Information given:
>>

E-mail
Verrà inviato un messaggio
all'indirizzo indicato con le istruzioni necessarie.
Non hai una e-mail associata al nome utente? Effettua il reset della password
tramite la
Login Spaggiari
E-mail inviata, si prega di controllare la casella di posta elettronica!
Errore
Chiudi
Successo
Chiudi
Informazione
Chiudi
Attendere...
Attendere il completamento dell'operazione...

<<
>>

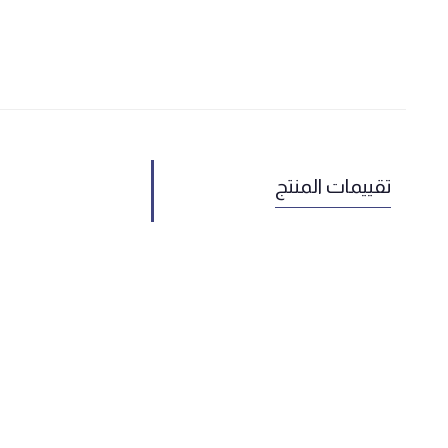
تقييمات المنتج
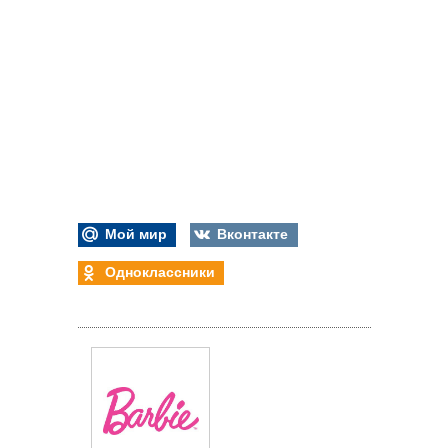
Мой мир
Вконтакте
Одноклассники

<<

Reprint exactly the lines above that start at the one with "Non hai una" and end at the one with "Attendere il completamento dell'operazione...", keeping both and adding none.

Response area:
Non hai una e-mail associata al nome utente? Effettua il reset della password
tramite la
Login Spaggiari
E-mail inviata, si prega di controllare la casella di posta elettronica!
Errore
Chiudi
Successo
Chiudi
Informazione
Chiudi
Attendere...
Attendere il completamento dell'operazione...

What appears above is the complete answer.